**What is being asked**
Copy the part of the Zarr.jl issue thread from "Expose url/filename path" up to and including "another lazy layer.", word for word.

Zarr.jl icon indicating copy to clipboard operation
Zarr.jl copied to clipboard

Expose url/filename path and group name/path in standardised functions

Open rafaqz opened this issue 4 months ago • 6 comments

Currently ZarrDatasets.jl doesn't implement CommonDataModel.path or CommonDataModel.groupname, which means eventually Rasters.jl cant load a lazy Zarr dataset because it doesn't know where to get it again.

But, it seems there are a bunch or storage backends with different fields, so we need an abstraction for this for each of those. And it should probably be here rather than in ZarrDatasets.jl?

rafaqz avatar Aug 23 '25 04:08 rafaqz

I am still not sure what this is really about. The whole philosophy of Zarr.jl is to only have lazy handles from the start. This is really unlike GDAL of NetCDF where you carry around some C pointers. Any Storage object you work with only contains paths to the resource, so no need to wrap this into another lazy layer.

meggart avatar Aug 25 '25 07:08 meggart

I think what Rafael is asking for is, given a specific ZArray, can you get the path to that array within the dataset?

asinghvi17 avatar Aug 25 '25 13:08 asinghvi17

Exactly. There is no standard way to get the path and group for a zarr dataset once you have an object. So ZarrDarasets.jl can't implement the CommonDataModel.jl interface properly or share information with other packages, so the actual reason isn't even that relevant: we just need it to finish the interface.

But the specific use case is for @felixcremer. Imagine someone has a Zarr, Gribb, Netcdf or ArchGdal dataset, and they pass it to Rasters.jl but want it to be lazy not read all at once. Then Rasters needs to know what group and path it has and the variable name to be generically lazy.

I know Zarr doesn't need the wrapper, but netcdf and gdal does. And CommonDataModel.jl provides a standardised wrapper across all backend types now so actually ZarrDatasets.jl not implementing those methods means we cant use them for anything without special casing.

And I don't want lots of separate code for all of the backends.

We will eventually add another "just keep the file open but don't read the data" kind of lazy loading option in the constructor for Raster that accepts a dataset. That means basically nothing different for Zarr and is what you imagine we should do anyway. But it will keep the open netcdf which will cause problems. (So isn't the recommended generic approach)

rafaqz avatar Aug 25 '25 14:08 rafaqz

Mostly it's about having a consistent set of abstractions across all the potentially CF compliant data standards.

Sometimes that will be redundant for some backends. Its like how DiskArrays barely makes sense for Gribb but we have it for consistency anyway.

rafaqz avatar Aug 25 '25 14:08 rafaqz

What I think we need is the string that we would call zopen on to get the same ZGroup that we started with. For a toplevel of a zarr this seems to be zgroup.storage.parent.url but for subgroups this is some combination of this url and the zgroup.path.

felixcremer avatar Aug 25 '25 16:08 felixcremer

Yes, but CDM puts the path and group name into different function calls (I think?)There is a groupname method at least. Maybe we don't need that for Zarr but the very we are least need the path/url with the same function

rafaqz avatar Aug 25 '25 17:08 rafaqz

**Exercise data**
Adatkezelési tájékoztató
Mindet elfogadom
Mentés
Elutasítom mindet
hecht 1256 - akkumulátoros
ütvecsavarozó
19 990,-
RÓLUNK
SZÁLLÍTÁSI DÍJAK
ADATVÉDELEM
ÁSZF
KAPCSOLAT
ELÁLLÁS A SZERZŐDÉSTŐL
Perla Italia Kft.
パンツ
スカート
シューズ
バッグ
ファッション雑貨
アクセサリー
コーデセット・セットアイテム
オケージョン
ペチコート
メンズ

**Response to the exercise**
Expose url/filename path and group name/path in standardised functions

Open rafaqz opened this issue 4 months ago • 6 comments

Currently ZarrDatasets.jl doesn't implement CommonDataModel.path or CommonDataModel.groupname, which means eventually Rasters.jl cant load a lazy Zarr dataset because it doesn't know where to get it again.

But, it seems there are a bunch or storage backends with different fields, so we need an abstraction for this for each of those. And it should probably be here rather than in ZarrDatasets.jl?

rafaqz avatar Aug 23 '25 04:08 rafaqz

I am still not sure what this is really about. The whole philosophy of Zarr.jl is to only have lazy handles from the start. This is really unlike GDAL of NetCDF where you carry around some C pointers. Any Storage object you work with only contains paths to the resource, so no need to wrap this into another lazy layer.